World industrial valve demand will increase 5.5% per year through 2007 (including price increases) to more than $60 billion, according to the study “World Valves” by The Freedonia Group, a Cleveland-based market research firm.

This represents an improvement over the previous five-year period 1997-2002, when worldwide valve growth was 4.4%, according to the firm. The increase reflects accelerating macroeconomic growth in the developing regions of Asia, Latin America and Eastern Europe. Freedonia sees improving economic fundamentals - especially fixed investment levels - as bolstering most valve consuming sectors and strengthening underdeveloped infrastructures in these regions. As a result, primary energy consumption will increase, creating opportunities for valve suppliers in the key energy production sector in the developing world.

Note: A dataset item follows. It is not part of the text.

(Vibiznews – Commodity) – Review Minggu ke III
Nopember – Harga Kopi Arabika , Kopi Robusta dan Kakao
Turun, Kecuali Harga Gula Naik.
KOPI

The advanced nations of North America, Western Europe and the Pacific Rim comprise mature valve markets. Although valve markets in the U.S., Japan and Western Europe will register gains that lag the global average through 2007, all three will see an improvement in their respective markets compared with the 1997-2002 period. Global demand for automatic valves will outpace that for conventional valves due to the desire to improve efficiency, says Freedonia.

The United States, Germany, Japan and Italy account for more than half of global valve production, according to the research firm. However, China is rapidly becoming a major player and net exporter. Italy, Germany and Japan are the world's largest net exporters of valves. Russia, France, the United Kingdom and Taiwan are also notable valve producers.